I had handled transaction ID wraparound before. I knew the scary 'database is not accepting commands' message and the emergency vacuum that follows. So when a replica refused to come up and the log said MultiXactId members limit exceeded, I genuinely did not know what I was looking at.
It turns out PostgreSQL has two counters that can wrap around, not one. Transaction IDs are the famous one. Multixact IDs are the quiet one, and they are usually consumed by something completely innocent: foreign keys.
A multixact is how PostgreSQL records that more than one transaction holds a shared lock on the same row at the same time. If your workload locks rows for sharing a lot, you can exhaust multixact space long before anyone thinks to look for it.

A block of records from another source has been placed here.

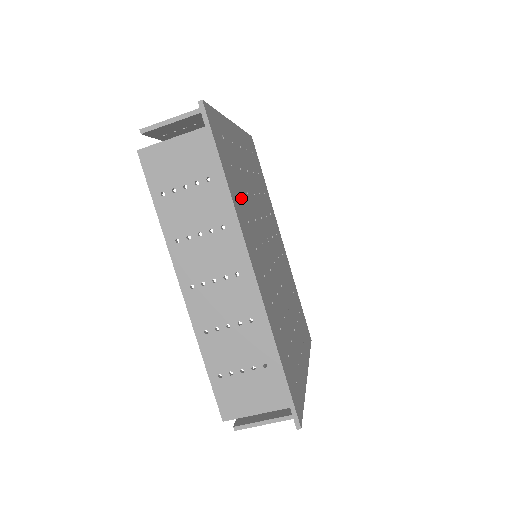
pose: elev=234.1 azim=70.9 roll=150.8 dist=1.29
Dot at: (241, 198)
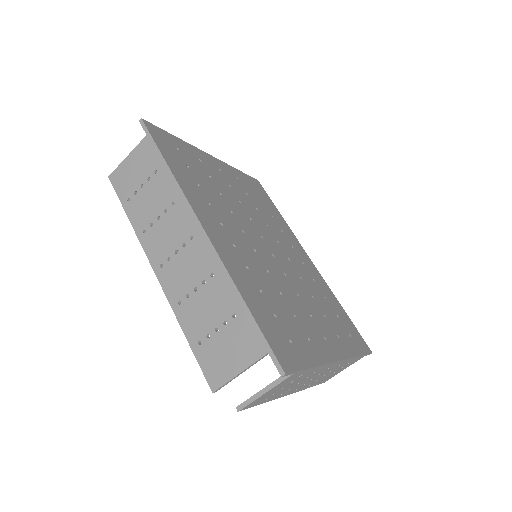
Dot at: (200, 188)
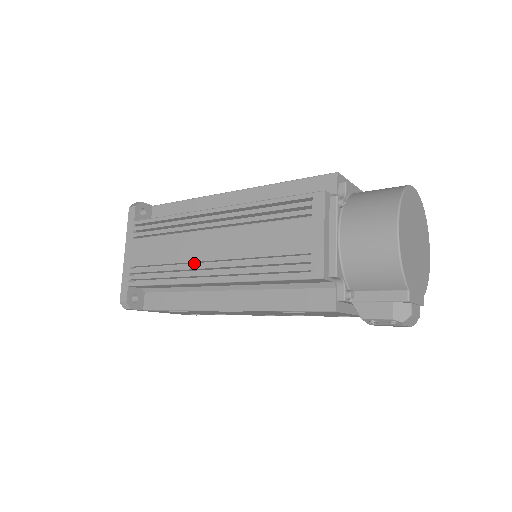
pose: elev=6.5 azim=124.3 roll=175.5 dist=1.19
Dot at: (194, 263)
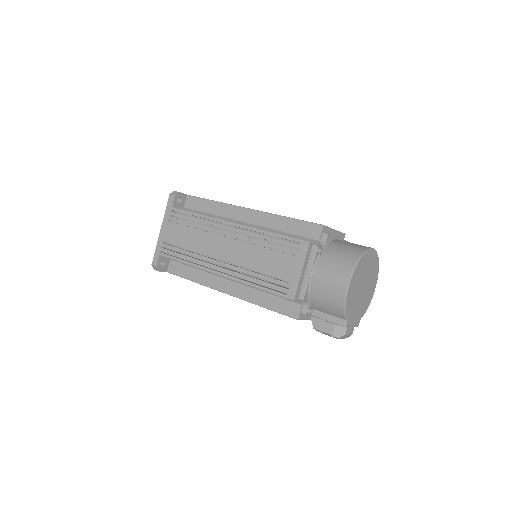
Dot at: (211, 256)
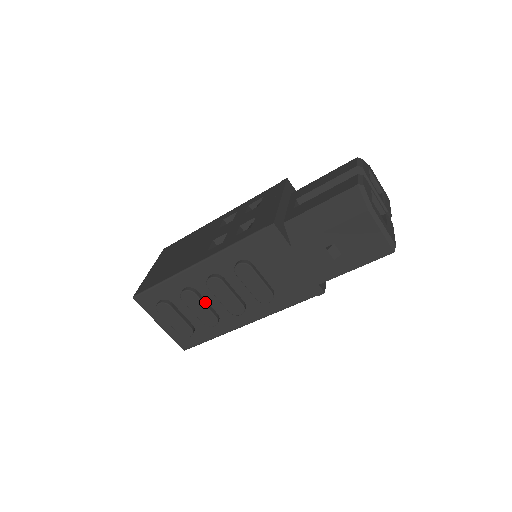
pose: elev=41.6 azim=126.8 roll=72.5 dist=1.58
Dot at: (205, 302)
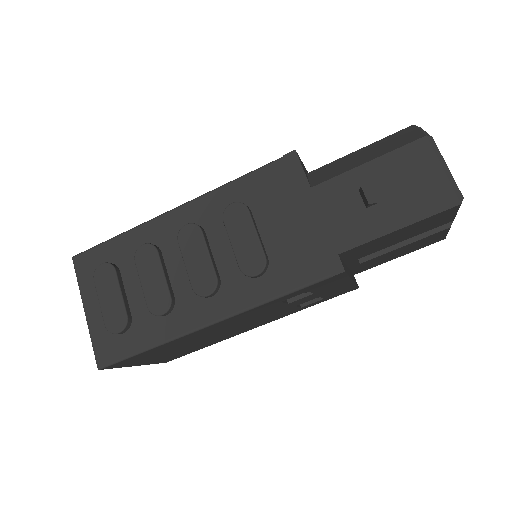
Dot at: (165, 270)
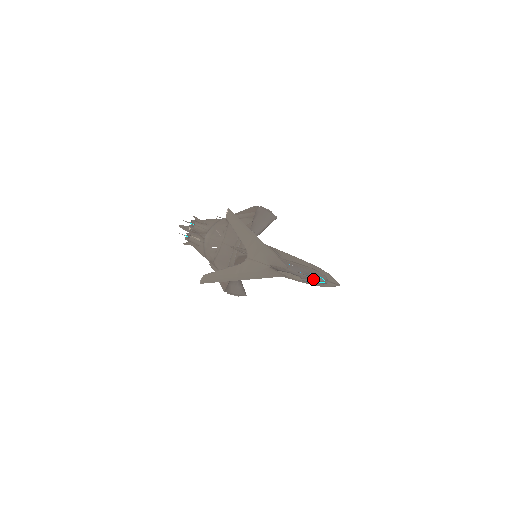
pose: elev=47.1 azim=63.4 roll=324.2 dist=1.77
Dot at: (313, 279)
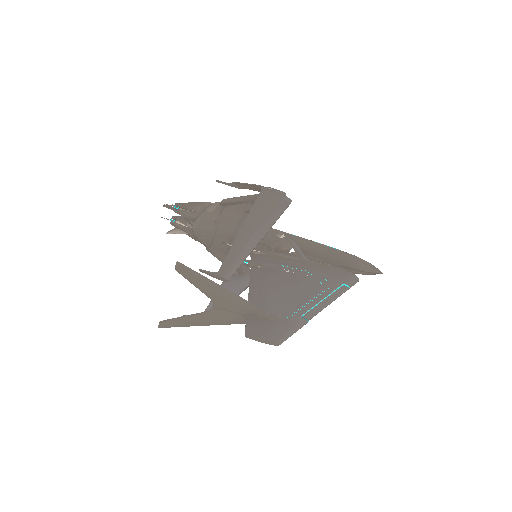
Dot at: (316, 313)
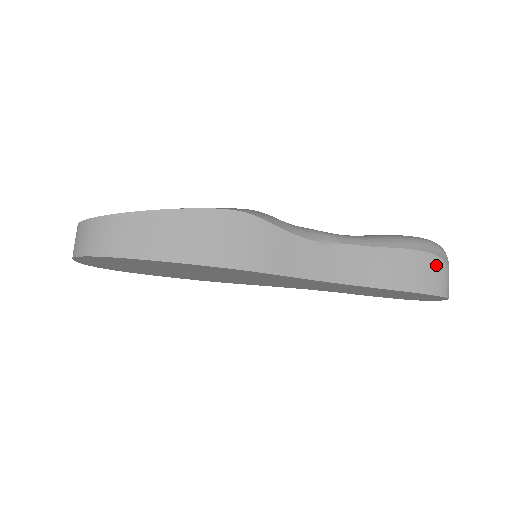
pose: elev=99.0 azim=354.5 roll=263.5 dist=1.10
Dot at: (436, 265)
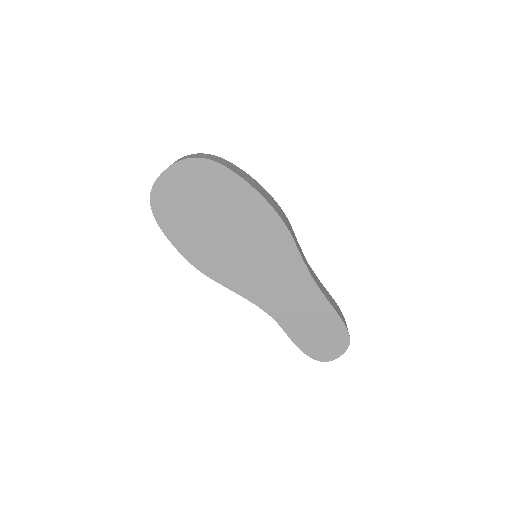
Dot at: (345, 321)
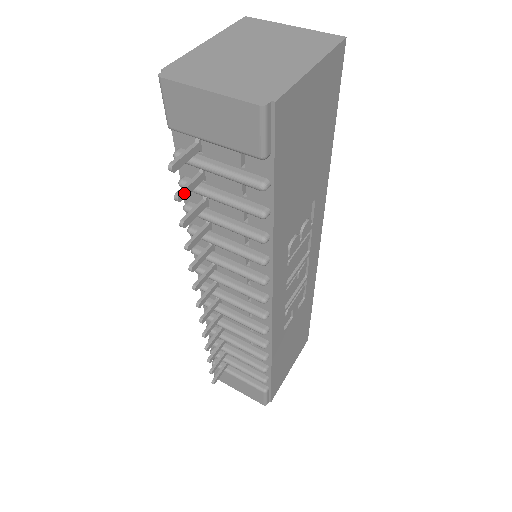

What a multixact actually is
When a single transaction locks a row, PostgreSQL stores that transaction's ID directly in the row header. But when multiple transactions need to hold a shared lock on the same row simultaneously, one slot is not enough. PostgreSQL allocates a multixact: a small structure that lists all the member transactions, and stores the multixact ID in the row instead.
The most common source is not SELECT ... FOR SHARE that you wrote by hand. It is foreign keys. When a row references a parent row, PostgreSQL takes a shared lock on that parent to stop it from disappearing. Many children referencing the same hot parent row means many shared lockers, which means multixacts.
Two limits, not one
Multixacts have their own 32-bit ID space that can wrap around exactly like transaction IDs, governed by autovacuum_multixact_freeze_max_age. That is the limit most people eventually hear about.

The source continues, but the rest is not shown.